What is required -
Reproduce the post about this period's courses word for word, from its heading through the last sentence.

Passage to read -
[START]

Courses of this period

Interaction and Electronics
Multi sensory Design
Product Service System

First, I want to talk something about the biggest one - I&E, this is the only one bachelor course I took this period, and it's a little bit complex then cross media last period, because I also have lecture on Monday and meeting on Wednesday, however, the extra content is the flash project on Wednesday and Electronic practice on Friday, these are much difficult in my opinion, especially the electronic practice, I have no idea about the circuit or wireless signal methods, and the reader is so expensive and boring hard, it took place in EWI building also makes me worried. Hope everything will be fine in the end.
Multi sensory Design is much more fun, now I have different though about product design because other sensors involved, we ask to have a presentation without slides, because it's multi sensory so we need to present in multi sensory...for the first course is about the sound design, and it's amazing that to have so much information in products' sound, like every morning we wake up with the sound of alarm, and then the sound of brushing teeth, later the sound of coffee maker or the "ding" sound from micro oven, these sounds teaming in our daily life, and they all could be designed, and the most emphasized part in sound design is the engine's sound or exhaust system's sound from automotive vehicles, such as David Hudson or Ferrari, and even the close sound of a door does matter, this is interesting to find and design the sense of hearing world, I can't imaging the later workshops about taste and smell~of course others like visual and feeling are also attractive, but I feel that the taste and smell part will be more difficult, it make me remember about the project I did in the usability course before, we did the smell system, and that is just so conceptual. Just like the tutor said these senses are rather less mentioned compare with visual, so be aware for the coming weeks !

[END]

Supplied records -

[START]

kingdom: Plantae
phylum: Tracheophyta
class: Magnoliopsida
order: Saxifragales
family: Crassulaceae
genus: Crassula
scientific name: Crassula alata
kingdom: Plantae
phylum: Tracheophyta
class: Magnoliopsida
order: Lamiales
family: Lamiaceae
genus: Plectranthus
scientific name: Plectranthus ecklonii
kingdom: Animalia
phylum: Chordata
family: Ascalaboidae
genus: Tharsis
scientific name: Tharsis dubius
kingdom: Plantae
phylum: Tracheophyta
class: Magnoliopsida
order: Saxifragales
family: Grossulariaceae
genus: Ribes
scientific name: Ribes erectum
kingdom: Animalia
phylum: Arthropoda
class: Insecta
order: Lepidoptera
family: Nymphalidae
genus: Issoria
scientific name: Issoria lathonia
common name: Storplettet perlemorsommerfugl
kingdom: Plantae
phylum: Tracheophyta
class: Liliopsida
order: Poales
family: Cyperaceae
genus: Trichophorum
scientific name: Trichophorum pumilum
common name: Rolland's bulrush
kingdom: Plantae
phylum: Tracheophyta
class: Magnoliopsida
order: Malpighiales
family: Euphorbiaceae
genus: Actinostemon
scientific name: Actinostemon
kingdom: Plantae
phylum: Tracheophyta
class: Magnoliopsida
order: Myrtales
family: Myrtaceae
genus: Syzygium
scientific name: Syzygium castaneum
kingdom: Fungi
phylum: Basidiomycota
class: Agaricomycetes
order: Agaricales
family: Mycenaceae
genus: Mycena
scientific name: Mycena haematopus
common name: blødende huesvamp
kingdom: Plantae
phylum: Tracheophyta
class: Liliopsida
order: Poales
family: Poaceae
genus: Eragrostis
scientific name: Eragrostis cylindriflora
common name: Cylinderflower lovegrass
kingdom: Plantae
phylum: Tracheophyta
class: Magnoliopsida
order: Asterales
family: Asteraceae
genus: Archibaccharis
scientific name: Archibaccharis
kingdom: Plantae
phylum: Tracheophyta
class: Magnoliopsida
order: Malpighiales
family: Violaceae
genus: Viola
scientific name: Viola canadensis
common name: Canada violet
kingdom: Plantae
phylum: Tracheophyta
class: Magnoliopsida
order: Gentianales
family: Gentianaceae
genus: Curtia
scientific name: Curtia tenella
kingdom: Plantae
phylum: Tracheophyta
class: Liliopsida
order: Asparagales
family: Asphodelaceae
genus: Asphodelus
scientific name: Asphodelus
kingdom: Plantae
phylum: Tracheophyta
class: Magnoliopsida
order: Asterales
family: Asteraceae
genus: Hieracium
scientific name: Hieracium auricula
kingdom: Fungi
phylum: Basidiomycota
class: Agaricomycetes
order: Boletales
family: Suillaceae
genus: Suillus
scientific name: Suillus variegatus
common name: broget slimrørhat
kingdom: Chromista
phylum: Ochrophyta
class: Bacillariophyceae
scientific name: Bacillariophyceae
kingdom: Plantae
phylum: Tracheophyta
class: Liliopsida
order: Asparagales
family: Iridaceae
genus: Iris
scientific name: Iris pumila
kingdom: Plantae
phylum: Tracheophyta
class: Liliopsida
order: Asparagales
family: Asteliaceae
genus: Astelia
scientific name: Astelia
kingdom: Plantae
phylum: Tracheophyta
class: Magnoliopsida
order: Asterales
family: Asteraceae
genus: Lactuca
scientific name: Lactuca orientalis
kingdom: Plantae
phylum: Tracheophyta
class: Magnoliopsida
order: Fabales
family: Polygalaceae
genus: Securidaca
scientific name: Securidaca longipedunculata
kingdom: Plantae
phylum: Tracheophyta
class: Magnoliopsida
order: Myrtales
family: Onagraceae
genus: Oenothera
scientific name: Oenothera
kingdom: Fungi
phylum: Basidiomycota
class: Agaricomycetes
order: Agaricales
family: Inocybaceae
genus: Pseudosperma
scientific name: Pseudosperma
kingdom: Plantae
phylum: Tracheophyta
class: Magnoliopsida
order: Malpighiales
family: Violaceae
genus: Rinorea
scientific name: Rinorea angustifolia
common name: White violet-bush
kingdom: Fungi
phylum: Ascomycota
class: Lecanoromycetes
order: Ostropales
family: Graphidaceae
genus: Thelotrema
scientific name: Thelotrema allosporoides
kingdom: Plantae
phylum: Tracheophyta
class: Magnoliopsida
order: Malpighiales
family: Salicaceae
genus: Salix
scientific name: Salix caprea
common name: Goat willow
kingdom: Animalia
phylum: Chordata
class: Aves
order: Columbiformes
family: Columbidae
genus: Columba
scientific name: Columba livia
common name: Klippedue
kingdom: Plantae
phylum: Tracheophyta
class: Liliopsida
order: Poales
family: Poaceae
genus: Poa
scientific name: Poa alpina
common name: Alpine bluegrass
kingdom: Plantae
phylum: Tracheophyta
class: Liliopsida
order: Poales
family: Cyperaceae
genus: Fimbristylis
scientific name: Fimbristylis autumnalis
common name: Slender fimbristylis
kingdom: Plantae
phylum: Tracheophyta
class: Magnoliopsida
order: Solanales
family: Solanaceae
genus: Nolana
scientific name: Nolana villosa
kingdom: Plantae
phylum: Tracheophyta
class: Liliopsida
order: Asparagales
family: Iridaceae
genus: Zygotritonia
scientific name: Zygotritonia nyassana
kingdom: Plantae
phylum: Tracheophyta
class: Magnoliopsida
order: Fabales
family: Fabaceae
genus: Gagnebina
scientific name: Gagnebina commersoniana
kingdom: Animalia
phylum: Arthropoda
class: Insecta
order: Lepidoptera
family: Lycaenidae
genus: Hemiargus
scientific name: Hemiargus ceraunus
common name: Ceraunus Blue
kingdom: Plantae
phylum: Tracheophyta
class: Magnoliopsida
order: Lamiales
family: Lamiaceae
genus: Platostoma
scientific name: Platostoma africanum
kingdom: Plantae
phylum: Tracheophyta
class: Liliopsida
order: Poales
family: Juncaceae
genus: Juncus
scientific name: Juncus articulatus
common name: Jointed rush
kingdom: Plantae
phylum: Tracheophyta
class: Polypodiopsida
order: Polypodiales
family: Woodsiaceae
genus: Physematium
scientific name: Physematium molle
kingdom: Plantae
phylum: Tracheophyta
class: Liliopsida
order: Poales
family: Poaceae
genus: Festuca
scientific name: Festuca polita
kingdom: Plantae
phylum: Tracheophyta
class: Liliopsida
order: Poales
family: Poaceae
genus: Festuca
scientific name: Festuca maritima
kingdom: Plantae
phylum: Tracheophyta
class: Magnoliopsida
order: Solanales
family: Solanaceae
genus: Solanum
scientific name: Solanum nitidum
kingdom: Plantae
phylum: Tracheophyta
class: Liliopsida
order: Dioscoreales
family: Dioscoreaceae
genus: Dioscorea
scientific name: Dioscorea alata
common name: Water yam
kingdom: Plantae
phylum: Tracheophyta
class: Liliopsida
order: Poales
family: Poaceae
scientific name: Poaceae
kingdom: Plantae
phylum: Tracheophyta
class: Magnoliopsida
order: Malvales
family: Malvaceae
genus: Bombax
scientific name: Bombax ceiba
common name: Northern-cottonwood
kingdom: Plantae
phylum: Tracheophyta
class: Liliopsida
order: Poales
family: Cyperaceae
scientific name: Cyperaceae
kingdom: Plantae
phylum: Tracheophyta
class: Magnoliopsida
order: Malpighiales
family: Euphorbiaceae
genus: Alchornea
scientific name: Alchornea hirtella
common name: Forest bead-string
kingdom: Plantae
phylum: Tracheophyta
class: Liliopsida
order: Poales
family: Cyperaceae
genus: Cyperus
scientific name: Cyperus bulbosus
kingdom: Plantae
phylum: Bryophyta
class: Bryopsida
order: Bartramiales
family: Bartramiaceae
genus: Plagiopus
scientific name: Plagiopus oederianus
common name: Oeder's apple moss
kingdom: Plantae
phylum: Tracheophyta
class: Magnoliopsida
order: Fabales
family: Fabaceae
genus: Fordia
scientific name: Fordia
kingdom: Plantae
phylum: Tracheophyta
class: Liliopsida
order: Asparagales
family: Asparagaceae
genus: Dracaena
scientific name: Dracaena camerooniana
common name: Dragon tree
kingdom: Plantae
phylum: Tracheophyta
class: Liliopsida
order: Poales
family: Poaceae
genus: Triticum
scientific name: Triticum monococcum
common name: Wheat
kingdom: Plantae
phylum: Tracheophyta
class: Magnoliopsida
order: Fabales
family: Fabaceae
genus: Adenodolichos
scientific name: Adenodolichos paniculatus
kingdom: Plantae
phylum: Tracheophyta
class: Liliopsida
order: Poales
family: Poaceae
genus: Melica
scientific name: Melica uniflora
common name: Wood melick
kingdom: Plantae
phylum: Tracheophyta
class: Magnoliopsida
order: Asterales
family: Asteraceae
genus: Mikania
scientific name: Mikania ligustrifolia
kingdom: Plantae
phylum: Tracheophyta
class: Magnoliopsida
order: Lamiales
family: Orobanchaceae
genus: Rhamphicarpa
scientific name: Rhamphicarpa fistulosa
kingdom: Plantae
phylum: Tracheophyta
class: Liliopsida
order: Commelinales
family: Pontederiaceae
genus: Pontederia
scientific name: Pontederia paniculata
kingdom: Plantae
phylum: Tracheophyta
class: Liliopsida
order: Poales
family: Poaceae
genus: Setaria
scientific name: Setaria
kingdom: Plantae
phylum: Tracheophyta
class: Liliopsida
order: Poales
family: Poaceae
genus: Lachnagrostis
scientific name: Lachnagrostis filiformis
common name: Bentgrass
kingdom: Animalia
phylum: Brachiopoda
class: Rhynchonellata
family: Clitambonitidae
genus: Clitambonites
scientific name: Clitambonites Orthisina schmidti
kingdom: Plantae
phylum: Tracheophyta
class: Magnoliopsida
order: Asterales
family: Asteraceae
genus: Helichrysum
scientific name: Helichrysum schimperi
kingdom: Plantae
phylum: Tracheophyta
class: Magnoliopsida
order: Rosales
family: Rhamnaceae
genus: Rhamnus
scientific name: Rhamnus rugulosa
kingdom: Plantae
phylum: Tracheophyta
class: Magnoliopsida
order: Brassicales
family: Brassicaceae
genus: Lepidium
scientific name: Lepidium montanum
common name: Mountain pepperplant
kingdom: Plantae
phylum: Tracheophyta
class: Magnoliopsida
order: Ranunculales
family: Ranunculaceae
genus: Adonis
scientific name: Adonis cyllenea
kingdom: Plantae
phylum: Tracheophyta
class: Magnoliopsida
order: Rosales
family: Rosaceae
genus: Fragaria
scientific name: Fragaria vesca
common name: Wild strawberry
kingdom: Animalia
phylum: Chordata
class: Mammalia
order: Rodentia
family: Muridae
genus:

[END]

Written answer -
Courses of this period

Interaction and Electronics
Multi sensory Design
Product Service System

First, I want to talk something about the biggest one - I&E, this is the only one bachelor course I took this period, and it's a little bit complex then cross media last period, because I also have lecture on Monday and meeting on Wednesday, however, the extra content is the flash project on Wednesday and Electronic practice on Friday, these are much difficult in my opinion, especially the electronic practice, I have no idea about the circuit or wireless signal methods, and the reader is so expensive and boring hard, it took place in EWI building also makes me worried. Hope everything will be fine in the end.
Multi sensory Design is much more fun, now I have different though about product design because other sensors involved, we ask to have a presentation without slides, because it's multi sensory so we need to present in multi sensory...for the first course is about the sound design, and it's amazing that to have so much information in products' sound, like every morning we wake up with the sound of alarm, and then the sound of brushing teeth, later the sound of coffee maker or the "ding" sound from micro oven, these sounds teaming in our daily life, and they all could be designed, and the most emphasized part in sound design is the engine's sound or exhaust system's sound from automotive vehicles, such as David Hudson or Ferrari, and even the close sound of a door does matter, this is interesting to find and design the sense of hearing world, I can't imaging the later workshops about taste and smell~of course others like visual and feeling are also attractive, but I feel that the taste and smell part will be more difficult, it make me remember about the project I did in the usability course before, we did the smell system, and that is just so conceptual. Just like the tutor said these senses are rather less mentioned compare with visual, so be aware for the coming weeks !